This is an automated email from the ASF dual-hosted git repository.
ashvin pushed a commit to branch main
in repository https://gitbox.apache.org/repos/asf/incubator-xtable.git
The following commit(s) were added to refs/heads/main by this push:
new 85220ece Handle empty Iceberg table source in conversion (#756)
85220ece is described below
commit 85220ece8ce87194d54f02f66c3dc6e8ac608b00
Author: Rishi Reddy Bokka <[email protected]>
AuthorDate: Wed Nov 19 14:52:51 2025 -0800
Handle empty Iceberg table source in conversion (#756)
* Handle empty Iceberg table source in conversion
* applied spotless
---
.../xtable/iceberg/IcebergConversionSource.java | 24 +++++++-
.../iceberg/TestIcebergConversionSource.java | 70 ++++++++++++++++++++++
2 files changed, 92 insertions(+), 2 deletions(-)
diff --git
a/xtable-core/src/main/java/org/apache/xtable/iceberg/IcebergConversionSource.java
b/xtable-core/src/main/java/org/apache/xtable/iceberg/IcebergConversionSource.java
index 7a777ddb..325b50e9 100644
---
a/xtable-core/src/main/java/org/apache/xtable/iceberg/IcebergConversionSource.java
+++
b/xtable-core/src/main/java/org/apache/xtable/iceberg/IcebergConversionSource.java
@@ -108,7 +108,8 @@ public class IcebergConversionSource implements
ConversionSource<Snapshot> {
@Override
public InternalTable getTable(Snapshot snapshot) {
Table iceTable = getSourceTable();
- Schema iceSchema = iceTable.schemas().get(snapshot.schemaId());
+ Schema iceSchema =
+ (snapshot != null) ? iceTable.schemas().get(snapshot.schemaId()) :
iceTable.schema();
TableOperations iceOps = ((BaseTable) iceTable).operations();
IcebergSchemaExtractor schemaExtractor =
IcebergSchemaExtractor.getInstance();
InternalSchema irSchema = schemaExtractor.fromIceberg(iceSchema);
@@ -123,12 +124,19 @@ public class IcebergConversionSource implements
ConversionSource<Snapshot> {
irPartitionFields.size() > 0
? DataLayoutStrategy.HIVE_STYLE_PARTITION
: DataLayoutStrategy.FLAT;
+
+ Instant latestCommitTime =
+ (snapshot != null)
+ ? Instant.ofEpochMilli(snapshot.timestampMillis())
+ : Instant.ofEpochMilli(
+ ((BaseTable)
iceTable).operations().current().lastUpdatedMillis());
+
return InternalTable.builder()

● Exercises:
a: According to the commit email, how many files did the commit change?
b: Reproduce the commit email word for word, starting at "85220ece is described" and ending at "insertions(+), 2 deletions(-)".

● Data extract:
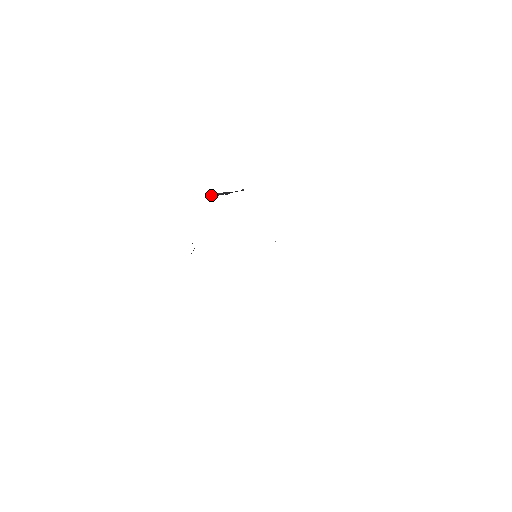
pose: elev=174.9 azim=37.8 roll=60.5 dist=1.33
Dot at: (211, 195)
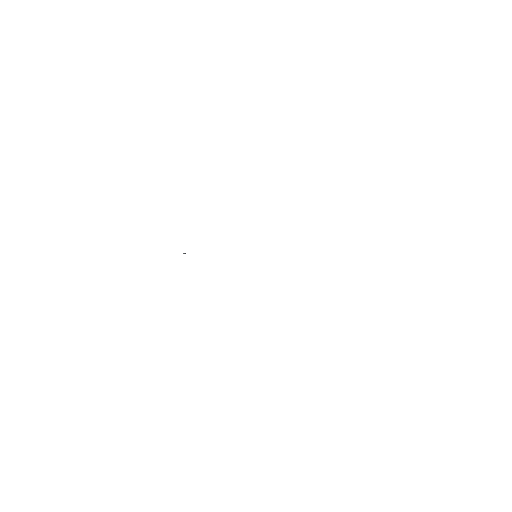
Dot at: occluded
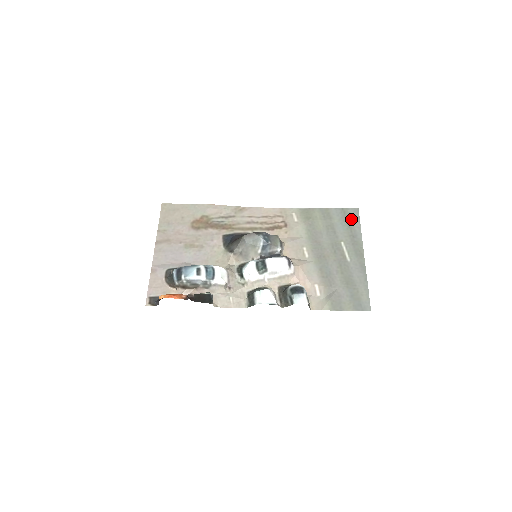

● Expected responses:
a: Two files.

b:
85220ece is described below
commit 85220ece8ce87194d54f02f66c3dc6e8ac608b00
Author: Rishi Reddy Bokka <[email protected]>
AuthorDate: Wed Nov 19 14:52:51 2025 -0800
Handle empty Iceberg table source in conversion (#756)
* Handle empty Iceberg table source in conversion
* applied spotless
---
.../xtable/iceberg/IcebergConversionSource.java | 24 +++++++-
.../iceberg/TestIcebergConversionSource.java | 70 ++++++++++++++++++++++
2 files changed, 92 insertions(+), 2 deletions(-)